The paper 'International Tax Evasion and International Tax Avoidance" is an outstanding example of macro and microeconomics coursework. Tax avoidance is the legitimate use of a tax regime to an individual’ s advantage, which entails reducing the amount of tax that one is legible to pay by utilizing the various ways that are legitimate within the prevailing law concerning taxation. On the other hand tax evasion is used to describe the illegal ways that corporations and individuals utilize with the aim of not paying taxes. They would evade taxes completely. According to Farmer and Lyal (2004), tax mitigation is used interchangeably with tax avoidance and they mean the same thing.

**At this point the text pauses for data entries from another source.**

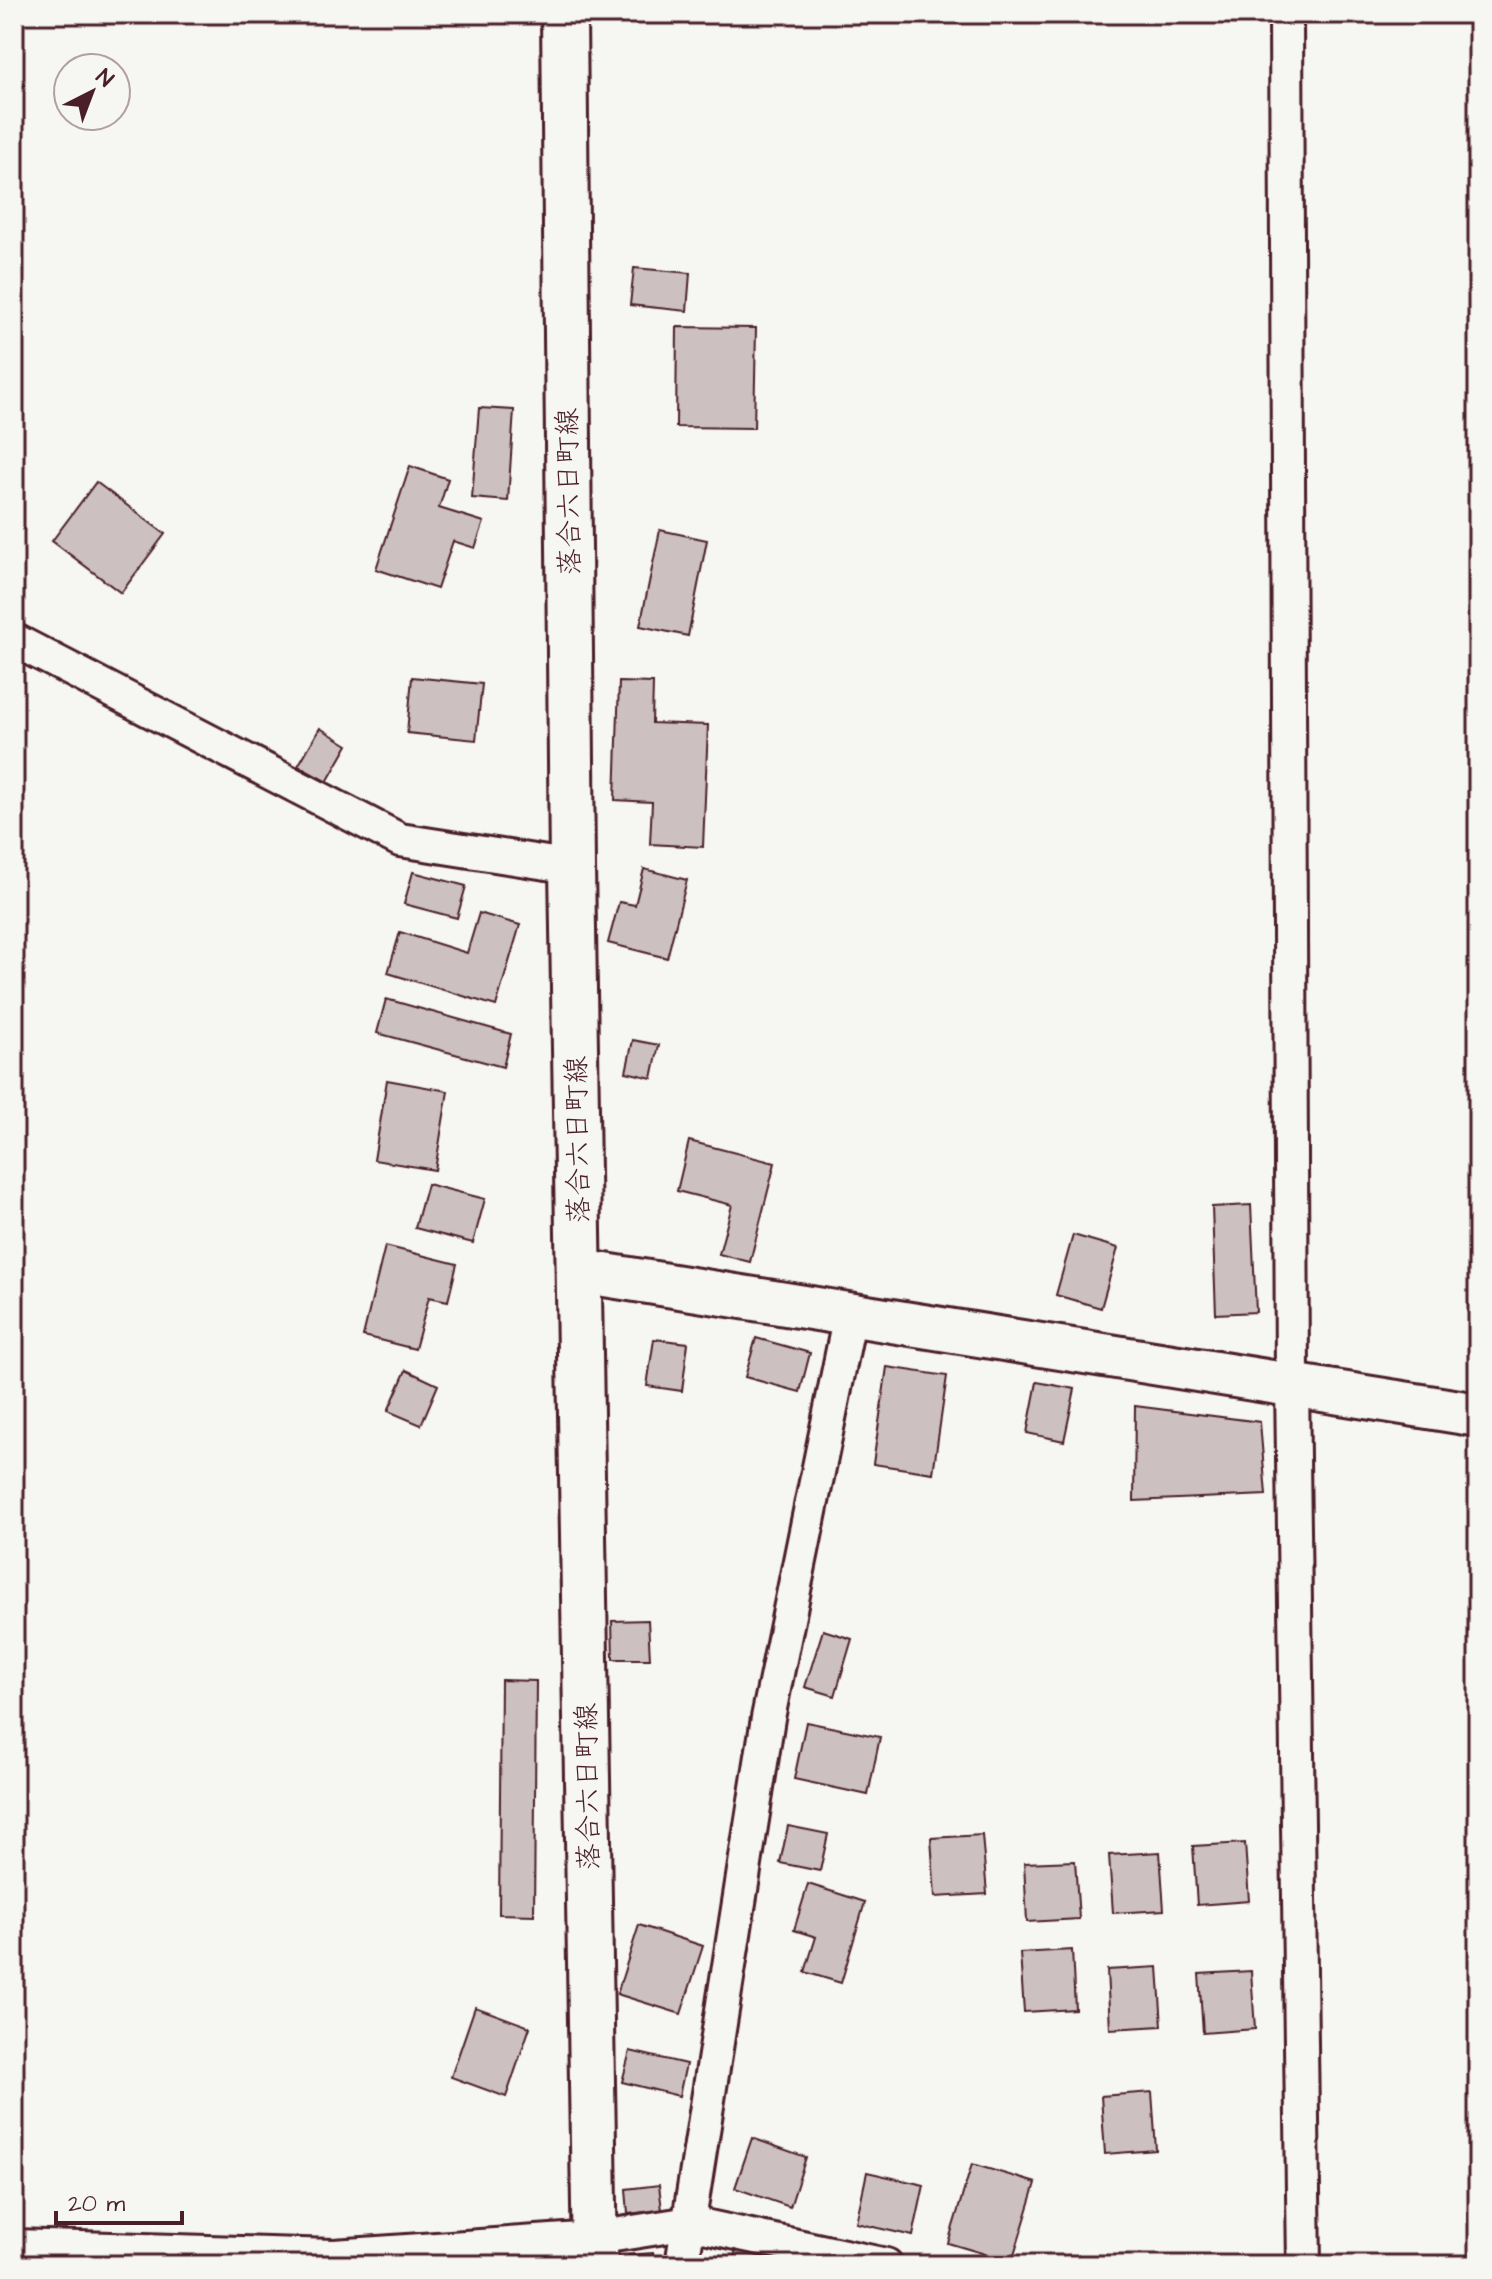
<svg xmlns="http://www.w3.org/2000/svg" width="1492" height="2279" viewBox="0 0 1492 2279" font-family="'Architects Daughter','Klee One',sans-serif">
	<rect width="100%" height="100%" fill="#f6f6f2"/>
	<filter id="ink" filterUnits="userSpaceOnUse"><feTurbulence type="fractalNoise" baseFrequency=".0125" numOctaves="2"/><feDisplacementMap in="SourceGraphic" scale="16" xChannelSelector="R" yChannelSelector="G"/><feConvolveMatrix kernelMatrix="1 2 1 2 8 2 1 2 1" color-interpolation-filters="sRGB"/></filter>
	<g filter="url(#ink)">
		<g fill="#ccc1c0" stroke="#4a1f2b" stroke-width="2">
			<path d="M 634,268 L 690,273 L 687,311 L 630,305 Z"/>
			<path d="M 677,327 L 756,328 L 754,428 L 676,427 Z"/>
			<path d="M 479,408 L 514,410 L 508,501 L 472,498 Z"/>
			<path d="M 410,466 L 448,479 L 439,508 L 484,522 L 475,548 L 453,541 L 437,589 L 376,569 Z"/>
			<path d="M 96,482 L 165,534 L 121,593 L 52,541 Z"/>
			<path d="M 660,530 L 707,540 L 688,636 L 640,626 Z"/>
			<path d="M 412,677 L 482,684 L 476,740 L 407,733 Z"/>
			<path d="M 619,682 L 653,683 L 652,723 L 708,725 L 703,847 L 650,844 L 652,802 L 615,800 Z"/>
			<path d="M 320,728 L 348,745 L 327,782 L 298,766 Z"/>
			<path d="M 644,869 L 687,880 L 667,958 L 608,943 L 619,902 L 635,905 Z"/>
			<path d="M 413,872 L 466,886 L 457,918 L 404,904 Z"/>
			<path d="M 479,913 L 520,925 L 496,1006 L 388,973 L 400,932 L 467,953 Z"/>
			<path d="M 386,999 L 511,1034 L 503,1067 L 377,1033 Z"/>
			<path d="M 633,1040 L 659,1045 L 652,1078 L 626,1072 Z"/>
			<path d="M 387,1080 L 448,1091 L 435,1170 L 374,1160 Z"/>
			<path d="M 689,1141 L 775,1163 L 750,1262 L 719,1254 L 732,1205 L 677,1191 Z"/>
			<path d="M 427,1184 L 485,1199 L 473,1243 L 415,1228 Z"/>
			<path d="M 1251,1205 L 1256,1312 L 1216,1314 L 1212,1207 Z"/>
			<path d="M 1073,1235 L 1118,1248 L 1101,1308 L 1056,1295 Z"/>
			<path d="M 385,1246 L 457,1264 L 448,1301 L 429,1297 L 415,1349 L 363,1336 Z"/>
			<path d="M 756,1338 L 810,1353 L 800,1392 L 745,1377 Z"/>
			<path d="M 654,1339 L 688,1343 L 682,1391 L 647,1386 Z"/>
			<path d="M 887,1367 L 947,1376 L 933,1473 L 873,1464 Z"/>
			<path d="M 406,1370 L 438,1385 L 421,1425 L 388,1411 Z"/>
			<path d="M 1037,1382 L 1075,1389 L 1064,1441 L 1027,1433 Z"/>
			<path d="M 1135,1406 L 1260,1422 L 1266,1495 L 1134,1501 Z"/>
			<path d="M 648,1620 L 650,1659 L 613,1659 L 612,1621 Z"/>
			<path d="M 823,1630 L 852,1639 L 835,1696 L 805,1687 Z"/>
			<path d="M 501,1680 L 536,1681 L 534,1915 L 499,1914 Z"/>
			<path d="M 806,1722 L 880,1737 L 868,1795 L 794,1779 Z"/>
			<path d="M 788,1826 L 828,1834 L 820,1871 L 780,1863 Z"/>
			<path d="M 982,1835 L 987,1894 L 935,1897 L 931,1838 Z"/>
			<path d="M 1245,1843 L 1249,1901 L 1197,1905 L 1193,1846 Z"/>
			<path d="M 1160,1852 L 1164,1910 L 1113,1913 L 1109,1855 Z"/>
			<path d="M 1075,1861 L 1079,1919 L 1027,1922 L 1024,1863 Z"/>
			<path d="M 808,1884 L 865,1902 L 841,1983 L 805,1972 L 816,1937 L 794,1930 Z"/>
			<path d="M 639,1925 L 703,1946 L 681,2014 L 617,1994 Z"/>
			<path d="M 1072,1950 L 1075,2009 L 1024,2012 L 1020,1953 Z"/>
			<path d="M 1158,1967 L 1162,2026 L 1110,2029 L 1107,1970 Z"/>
			<path d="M 1251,1971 L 1255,2029 L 1203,2033 L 1199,1974 Z"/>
			<path d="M 475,2007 L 530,2027 L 506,2097 L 451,2077 Z"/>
			<path d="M 630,2051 L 686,2064 L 679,2096 L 622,2082 Z"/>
			<path d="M 1152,2092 L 1156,2150 L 1105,2154 L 1101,2096 Z"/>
			<path d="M 752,2138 L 806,2157 L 790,2207 L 735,2188 Z"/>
			<path d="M 972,2164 L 1036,2183 L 1012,2262 L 948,2243 Z"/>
			<path d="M 867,2172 L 924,2185 L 913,2236 L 856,2223 Z"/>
			<path d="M 659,2185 L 662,2210 L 628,2214 L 626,2189 Z"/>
			<path d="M 736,2250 L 795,2264 L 794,2265 L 732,2265 Z"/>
			<path d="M 653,2253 L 654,2265 L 629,2265 L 629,2255 Z"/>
		</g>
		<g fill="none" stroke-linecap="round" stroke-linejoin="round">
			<defs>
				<g id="minor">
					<path d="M 1286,14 L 1292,1384 L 1304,2265"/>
					<path d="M 14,640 L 400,840 L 572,867"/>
					<path d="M 14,2246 L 334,2256 L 595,2238 L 690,2223 L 886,2265"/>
					<path d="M 682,2265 L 768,1718 L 850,1315"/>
				</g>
				<path id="tertiary" d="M 580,1271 L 1478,1415"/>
				<path id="secondary" d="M 564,14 L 572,867 L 595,2265"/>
			</defs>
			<use href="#minor" stroke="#4a1f2b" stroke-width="38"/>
			<use href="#tertiary" stroke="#4a1f2b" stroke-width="48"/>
			<use href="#secondary" stroke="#4a1f2b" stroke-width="50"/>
			<use href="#minor" stroke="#f6f6f2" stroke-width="32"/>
			<use href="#tertiary" stroke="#f6f6f2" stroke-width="42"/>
			<use href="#secondary" stroke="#f6f6f2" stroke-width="44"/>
		</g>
	</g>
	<g text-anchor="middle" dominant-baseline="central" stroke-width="7" stroke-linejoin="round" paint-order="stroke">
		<g font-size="28" fill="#4a1f2b" stroke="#f6f6f2">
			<text transform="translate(569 492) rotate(-91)">落合六日町線</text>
			<text transform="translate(578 1140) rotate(-91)">落合六日町線</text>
			<text transform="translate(588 1787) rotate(-91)">落合六日町線</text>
		</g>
	</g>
	<rect width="1492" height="2279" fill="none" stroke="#f6f6f2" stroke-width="48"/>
	<rect x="24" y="24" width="1444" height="2231" fill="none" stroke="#4a1f2b" stroke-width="3" filter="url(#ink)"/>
	<g transform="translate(92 92) rotate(42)"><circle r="38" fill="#f6f6f2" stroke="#b1a0a2" stroke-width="2"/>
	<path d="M0-6L14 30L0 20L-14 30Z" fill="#4a1f2b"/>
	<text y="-12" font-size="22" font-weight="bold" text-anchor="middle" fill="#4a1f2b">N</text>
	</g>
	<path d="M56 2211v12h126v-12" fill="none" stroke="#4a1f2b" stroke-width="4"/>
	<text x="68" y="2211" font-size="24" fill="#4a1f2b" stroke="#f6f6f2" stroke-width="6" paint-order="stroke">20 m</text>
</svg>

International tax avoidance is tax avoidance, which is analyzed on the international scene. Tax avoidance can happen in the following ways: Legal entities By avoiding the change of residence, personal taxation may be legitimately done away with by enacting a separate legal entity in which donations of one’ s property is made. The legal entity may be in the form of foundation, trust, or company. The company or trust receives assets transferred to it so that profits are recorded.
The income is reflected as being earned by the new entity as opposed to the former. If the assets are reversed back to the individual, all profit will be subjected to capital gains taxes. The formed entity can avoid corporate taxation if is formed in an offshore jurisdiction. Salary or dividend will attract income tax. The trust settler will not be permitted to be a beneficiary or trustee and may lose management of the asset transferred or maybe draw benefits from it. Legal entities that are formed this way are a form of tax avoidance (Lan Mo, 2006). Double taxation Majority of nations place taxes on profits or returns earned overlooking the residence of the firm or person.
Majority of countries have signed double taxation bilateral treaties with other countries in order in an effort of avoiding those who are not residents twice-that is the country of residence and where the income is earned. Few taxation treaties have been enacted. Moving one’ s assets to a tax haven in itself is not sufficient to guarantee avoidance of tax, the person may also have to relocate to the tax haven.
Loopholes in this create a chance for tax avoidance. Legal vagueness The result of tax is dependent on legal terms definitions which are more often than not vague. Differentiation between personal expenses and business expenses raises some vagueness that has been troubling the tax authorities and taxpayers. Vague penumbra in many tax law terms and it is a potential origin of tax avoidance cases (Pasquale, 2002). Country of residence Another form in which a person can underrate or undervalue taxes that he owes to the relevant authorities by transferring to a tax haven his tax residence or being always on transit.
A haven is a country where the tax rate imposed on assets, or tax for carrying out business is very little therefore making those who would want to avoid high taxation in their own countries to transfer there. A number of countries impose taxes on permanent residents, companies and citizens on their worldwide income. This has an impact to the extent that is not easy to avoid tax in that particular country.
A very good example of such a country in the United States of America. Permanent residents and citizens alike are subject to federal income tax levied by the United State of America. Consequently simply moving abroad or just relocating one’ s asset cannot accomplish taxation avoidance. This culture in the United States of America has prompted, according to reports by some news agencies, to relinquish their American citizenship in favour of the other country that may seem to be a tax haven. This is after discovering that they cannot simply avoid tax by only emigrating.
Nevertheless, United States citizens may succeed in excluding some of their salaried income obtained overseas from their total income and therefore end up with a lesser figure when computing the United States of America federal regime tax. However, there is a ceiling to how much should be excluded (Farmer & Lyal 2004).
Lan Mo, P., 2006, Tax avoidance and anti-avoidance measures in major developing economies. Greenwood Publishing Group, New York.
Thuronyi V., 1998, Tax law design and drafting, Volume 2. International Monetary Fund, New York.
Farmer P., & Lyal R., 2004, EC tax law. Oxford University Press, Oxford.
Terra B. J. M. & Wattèl, P. J. 2001, European tax law. Kluwer, Kluwer.
Pasquale P., 2002, The impact of Community law on tax treaties: issues and solutions, Kluwer: Kluwer Law International.